Clearly, not all service providers are well-positioned enough to be making agile changes all of the time today.
We are seeing evidence of movement in this direction. Seasonally adjusted, the number of cloud and network disruptions in the final months of 2022 was lower than in previous years and included the usual downward dip that we’d expect to see for the holiday season.
This year, we anticipate more providers getting better at agile and resilient infrastructures and application architectures, and with that, increased capability, end-of-year strategy, and mindset changes will become more common.
Friday the thirteenth wouldn’t be complete without some form of misfortune, and this time around, it appears Spotify was the unfortunate recipient.

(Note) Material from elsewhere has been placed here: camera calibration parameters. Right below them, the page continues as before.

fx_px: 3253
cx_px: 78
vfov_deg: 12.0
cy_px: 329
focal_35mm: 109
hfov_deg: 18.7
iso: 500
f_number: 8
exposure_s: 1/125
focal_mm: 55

While not of the magnitude described by singer-songwriter Don McLean in American Pie, the music did seem to stop streaming for a number of users globally for close to two hours. First observed around 7:40 PM EST, the disruption initially manifested as system timeouts. Connectivity to the Spotify services appeared to be intact, but an increase in wait time started to be observed, impacting a number of regions across the globe.

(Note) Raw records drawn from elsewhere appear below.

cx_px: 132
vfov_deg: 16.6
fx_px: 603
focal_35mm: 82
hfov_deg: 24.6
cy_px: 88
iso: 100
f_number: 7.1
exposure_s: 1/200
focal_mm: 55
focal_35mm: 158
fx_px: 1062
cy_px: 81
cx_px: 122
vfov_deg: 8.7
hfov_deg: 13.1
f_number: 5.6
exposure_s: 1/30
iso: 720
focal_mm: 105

Around 8:20 PM EST, ThousandEyes began observing widespread issues affecting multiple regions globally, with a number of requests to Spotify services either timing out or returning service unreachable (HTTP 503) or unauthorized messages (HTTP 401), which is indicative of backend system issues as opposed to a network issue.
At 8:53 PM EST, Spotify announced that they were experiencing some issues and they were investigating. The disruption lasted around two hours, appearing to clear around 9:35 PM EST when services began to return. Around 11:16 PM EST, Spotify announced that all services had been restored.
Internet Outages and Trends
Looking at global outages across ISPs, cloud service provider networks, collaboration app networks, and edge networks over the past two weeks, we saw:
- After an initial increase of 23% when compared to November 28-December 4, global outages began a downward trend through the end of 2022—dropping from 347 to 120, a 65% decrease between December 5-11 and December 26-January 1. Subsequently, global outages rose from 120 to 217, an 80% increase compared to December 26-January 1, followed by another rise from 217 to 252, a 16% increase compared to the previous week.
- This pattern was not reflected domestically, initially rising from 78 to 90, a 15% increase when compared to November 28-December 4—followed by a drop from 90 to 52, a 42% decrease compared to December 5-11, before rising from 52 to 62, a 19% increase from December 12-18. The domestic numbers then halved, dropping from 62 to 31, a 50% decrease when compared to the previous week. Before mirroring the global pattern with rises of 31 to 57, an 83% increase compared to December 26-January 1, followed by another rise from 57 to 68, a 19% increase compared to the previous week.
- U.S.-centric outages accounted for 27% of all observed outages, which is the same percentage observed on November 21-27 and November 8-December 4, December 19-25 and, December 26-January 1, but higher than the percentage observed on December 5-11 and December 12-18, where they accounted for 22% of observed outages.